** Work item **
Every line of the material is to be reproduced verbatim.

** Source records **
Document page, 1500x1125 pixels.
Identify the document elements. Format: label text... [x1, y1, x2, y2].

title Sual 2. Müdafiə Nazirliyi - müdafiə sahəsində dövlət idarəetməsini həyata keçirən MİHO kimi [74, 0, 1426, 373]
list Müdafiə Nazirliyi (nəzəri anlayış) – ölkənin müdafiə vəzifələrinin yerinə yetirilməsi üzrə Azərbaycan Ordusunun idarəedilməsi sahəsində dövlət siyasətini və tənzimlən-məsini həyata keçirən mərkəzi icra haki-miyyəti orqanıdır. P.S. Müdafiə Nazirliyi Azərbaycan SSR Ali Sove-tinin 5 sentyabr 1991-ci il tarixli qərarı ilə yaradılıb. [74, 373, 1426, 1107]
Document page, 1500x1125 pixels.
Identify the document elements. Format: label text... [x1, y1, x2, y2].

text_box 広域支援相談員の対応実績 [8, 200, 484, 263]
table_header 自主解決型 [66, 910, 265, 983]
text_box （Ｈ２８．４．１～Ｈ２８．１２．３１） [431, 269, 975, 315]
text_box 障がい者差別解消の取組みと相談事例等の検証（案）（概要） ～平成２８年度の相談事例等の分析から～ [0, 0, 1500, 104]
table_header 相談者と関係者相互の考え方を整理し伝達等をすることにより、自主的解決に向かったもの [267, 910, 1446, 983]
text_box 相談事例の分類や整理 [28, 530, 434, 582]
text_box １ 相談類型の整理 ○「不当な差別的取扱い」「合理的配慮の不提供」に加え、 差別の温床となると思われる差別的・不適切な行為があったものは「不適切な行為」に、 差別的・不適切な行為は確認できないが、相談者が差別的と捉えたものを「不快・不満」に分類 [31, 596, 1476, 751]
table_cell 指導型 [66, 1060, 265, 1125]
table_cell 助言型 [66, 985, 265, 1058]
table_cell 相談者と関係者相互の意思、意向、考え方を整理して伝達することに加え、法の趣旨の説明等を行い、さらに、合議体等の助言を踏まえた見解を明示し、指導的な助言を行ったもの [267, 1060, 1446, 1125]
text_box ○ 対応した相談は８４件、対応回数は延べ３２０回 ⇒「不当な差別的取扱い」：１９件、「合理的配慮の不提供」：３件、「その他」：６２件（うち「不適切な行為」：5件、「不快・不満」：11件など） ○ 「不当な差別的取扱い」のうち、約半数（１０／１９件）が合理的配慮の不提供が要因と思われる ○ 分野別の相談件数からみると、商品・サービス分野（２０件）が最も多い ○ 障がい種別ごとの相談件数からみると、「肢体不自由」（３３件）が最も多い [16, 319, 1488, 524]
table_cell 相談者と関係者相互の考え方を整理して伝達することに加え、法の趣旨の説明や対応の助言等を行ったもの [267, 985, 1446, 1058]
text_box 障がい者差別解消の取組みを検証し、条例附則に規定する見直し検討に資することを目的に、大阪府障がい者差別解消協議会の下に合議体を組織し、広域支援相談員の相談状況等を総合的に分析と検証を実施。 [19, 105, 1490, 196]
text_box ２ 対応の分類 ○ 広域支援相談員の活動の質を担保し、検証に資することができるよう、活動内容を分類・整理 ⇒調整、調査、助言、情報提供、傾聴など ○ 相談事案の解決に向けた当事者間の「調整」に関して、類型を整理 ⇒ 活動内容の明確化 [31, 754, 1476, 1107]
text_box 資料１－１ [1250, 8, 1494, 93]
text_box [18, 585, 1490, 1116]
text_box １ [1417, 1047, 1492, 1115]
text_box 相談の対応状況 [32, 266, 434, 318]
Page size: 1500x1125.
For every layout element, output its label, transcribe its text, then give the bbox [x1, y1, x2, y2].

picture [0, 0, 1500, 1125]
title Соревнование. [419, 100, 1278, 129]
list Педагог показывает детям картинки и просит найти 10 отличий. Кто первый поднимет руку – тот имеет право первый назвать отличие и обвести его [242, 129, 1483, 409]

** Completed task **
Document page, 1500x1125 pixels.
Identify the document elements. Format: label text... [x1, y1, x2, y2].

title Sual 2. Müdafiə Nazirliyi - müdafiə sahəsində dövlət idarəetməsini həyata keçirən MİHO kimi [74, 0, 1426, 373]
list Müdafiə Nazirliyi (nəzəri anlayış) – ölkənin müdafiə vəzifələrinin yerinə yetirilməsi üzrə Azərbaycan Ordusunun idarəedilməsi sahəsində dövlət siyasətini və tənzimlən-məsini həyata keçirən mərkəzi icra haki-miyyəti orqanıdır. P.S. Müdafiə Nazirliyi Azərbaycan SSR Ali Sove-tinin 5 sentyabr 1991-ci il tarixli qərarı ilə yaradılıb. [74, 373, 1426, 1107]
Document page, 1500x1125 pixels.
Identify the document elements. Format: label text... [x1, y1, x2, y2].

text_box 広域支援相談員の対応実績 [8, 200, 484, 263]
table_header 自主解決型 [66, 910, 265, 983]
text_box （Ｈ２８．４．１～Ｈ２８．１２．３１） [431, 269, 975, 315]
text_box 障がい者差別解消の取組みと相談事例等の検証（案）（概要） ～平成２８年度の相談事例等の分析から～ [0, 0, 1500, 104]
table_header 相談者と関係者相互の考え方を整理し伝達等をすることにより、自主的解決に向かったもの [267, 910, 1446, 983]
text_box 相談事例の分類や整理 [28, 530, 434, 582]
text_box １ 相談類型の整理 ○「不当な差別的取扱い」「合理的配慮の不提供」に加え、 差別の温床となると思われる差別的・不適切な行為があったものは「不適切な行為」に、 差別的・不適切な行為は確認できないが、相談者が差別的と捉えたものを「不快・不満」に分類 [31, 596, 1476, 751]
table_cell 指導型 [66, 1060, 265, 1125]
table_cell 助言型 [66, 985, 265, 1058]
table_cell 相談者と関係者相互の意思、意向、考え方を整理して伝達することに加え、法の趣旨の説明等を行い、さらに、合議体等の助言を踏まえた見解を明示し、指導的な助言を行ったもの [267, 1060, 1446, 1125]
text_box ○ 対応した相談は８４件、対応回数は延べ３２０回 ⇒「不当な差別的取扱い」：１９件、「合理的配慮の不提供」：３件、「その他」：６２件（うち「不適切な行為」：5件、「不快・不満」：11件など） ○ 「不当な差別的取扱い」のうち、約半数（１０／１９件）が合理的配慮の不提供が要因と思われる ○ 分野別の相談件数からみると、商品・サービス分野（２０件）が最も多い ○ 障がい種別ごとの相談件数からみると、「肢体不自由」（３３件）が最も多い [16, 319, 1488, 524]
table_cell 相談者と関係者相互の考え方を整理して伝達することに加え、法の趣旨の説明や対応の助言等を行ったもの [267, 985, 1446, 1058]
text_box 障がい者差別解消の取組みを検証し、条例附則に規定する見直し検討に資することを目的に、大阪府障がい者差別解消協議会の下に合議体を組織し、広域支援相談員の相談状況等を総合的に分析と検証を実施。 [19, 105, 1490, 196]
text_box ２ 対応の分類 ○ 広域支援相談員の活動の質を担保し、検証に資することができるよう、活動内容を分類・整理 ⇒調整、調査、助言、情報提供、傾聴など ○ 相談事案の解決に向けた当事者間の「調整」に関して、類型を整理 ⇒ 活動内容の明確化 [31, 754, 1476, 1107]
text_box 資料１－１ [1250, 8, 1494, 93]
text_box [18, 585, 1490, 1116]
text_box １ [1417, 1047, 1492, 1115]
text_box 相談の対応状況 [32, 266, 434, 318]
Page size: 1500x1125.
For every layout element, output its label, transcribe its text, then give the bbox [x1, y1, x2, y2].

picture [0, 0, 1500, 1125]
title Соревнование. [419, 100, 1278, 129]
list Педагог показывает детям картинки и просит найти 10 отличий. Кто первый поднимет руку – тот имеет право первый назвать отличие и обвести его [242, 129, 1483, 409]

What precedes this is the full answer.